[Opening Records for the task section]

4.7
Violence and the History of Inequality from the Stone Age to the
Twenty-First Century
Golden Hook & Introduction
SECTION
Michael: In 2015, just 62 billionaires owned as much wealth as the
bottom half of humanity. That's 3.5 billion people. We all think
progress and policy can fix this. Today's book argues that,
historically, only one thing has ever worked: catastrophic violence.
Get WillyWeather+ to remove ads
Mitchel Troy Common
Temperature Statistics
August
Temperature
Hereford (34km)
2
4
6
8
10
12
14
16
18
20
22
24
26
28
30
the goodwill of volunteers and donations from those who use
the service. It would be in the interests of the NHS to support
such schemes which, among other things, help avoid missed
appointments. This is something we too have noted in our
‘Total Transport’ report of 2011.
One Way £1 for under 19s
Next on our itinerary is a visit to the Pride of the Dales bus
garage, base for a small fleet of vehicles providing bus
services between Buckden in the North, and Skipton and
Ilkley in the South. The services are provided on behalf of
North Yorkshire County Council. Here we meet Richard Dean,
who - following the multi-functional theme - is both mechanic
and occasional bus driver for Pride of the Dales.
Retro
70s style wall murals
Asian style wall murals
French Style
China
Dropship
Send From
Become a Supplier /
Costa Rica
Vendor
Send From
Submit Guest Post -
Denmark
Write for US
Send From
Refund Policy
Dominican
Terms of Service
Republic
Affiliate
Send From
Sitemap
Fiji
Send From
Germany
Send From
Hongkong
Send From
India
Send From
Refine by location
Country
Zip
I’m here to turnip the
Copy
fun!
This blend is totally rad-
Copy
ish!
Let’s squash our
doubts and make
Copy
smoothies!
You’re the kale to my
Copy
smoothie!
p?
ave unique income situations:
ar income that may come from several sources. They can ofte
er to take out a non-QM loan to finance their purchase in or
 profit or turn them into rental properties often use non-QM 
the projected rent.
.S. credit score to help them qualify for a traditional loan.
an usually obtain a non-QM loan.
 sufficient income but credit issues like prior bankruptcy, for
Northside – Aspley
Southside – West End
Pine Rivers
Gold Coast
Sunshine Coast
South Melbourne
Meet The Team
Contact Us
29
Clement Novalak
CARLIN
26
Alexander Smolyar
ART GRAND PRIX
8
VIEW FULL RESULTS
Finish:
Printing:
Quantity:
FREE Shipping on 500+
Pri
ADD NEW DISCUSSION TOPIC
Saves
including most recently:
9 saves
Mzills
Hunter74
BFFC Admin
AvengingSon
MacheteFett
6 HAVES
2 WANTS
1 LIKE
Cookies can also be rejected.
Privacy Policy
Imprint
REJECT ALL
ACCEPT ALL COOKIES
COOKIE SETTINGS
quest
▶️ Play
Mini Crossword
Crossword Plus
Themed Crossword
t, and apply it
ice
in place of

[Closing Records for the task section]

For every line in the data above that holds "income", return the line itself.

ave unique income situations:
ar income that may come from several sources. They can ofte
 sufficient income but credit issues like prior bankruptcy, for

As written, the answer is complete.